=== WHAT THIS TASK INVOLVES ===
The reply has to be a number alone, equal to how many lines in the entries below hold the string "French".

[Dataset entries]
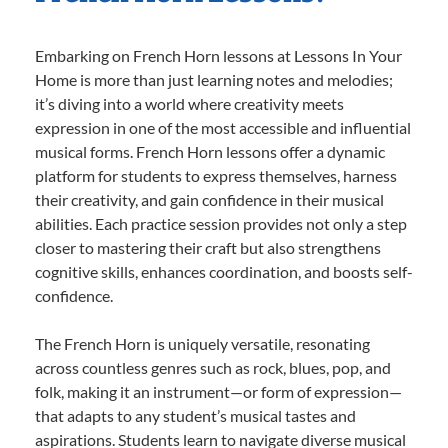
Embarking on French Horn lessons at Lessons In Your
Home is more than just learning notes and melodies;
it’s diving into a world where creativity meets
expression in one of the most accessible and influential
musical forms. French Horn lessons offer a dynamic
platform for students to express themselves, harness
their creativity, and gain confidence in their musical
abilities. Each practice session provides not only a step
closer to mastering their craft but also strengthens
cognitive skills, enhances coordination, and boosts self-
confidence.
The French Horn is uniquely versatile, resonating
across countless genres such as rock, blues, pop, and
folk, making it an instrument—or form of expression—
that adapts to any student’s musical tastes and
aspirations. Students learn to navigate diverse musical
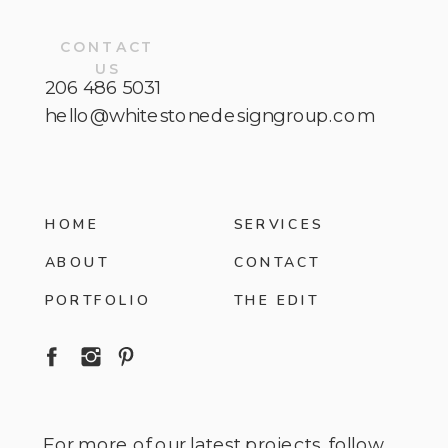
CONTACT
US
206 486 5031
hello@whitestonedesigngroup.com
HOME
SERVICES
ABOUT
CONTACT
PORTFOLIO
THE EDIT
For more of our latest projects, follow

=== REPLY TO THE TASK ===
3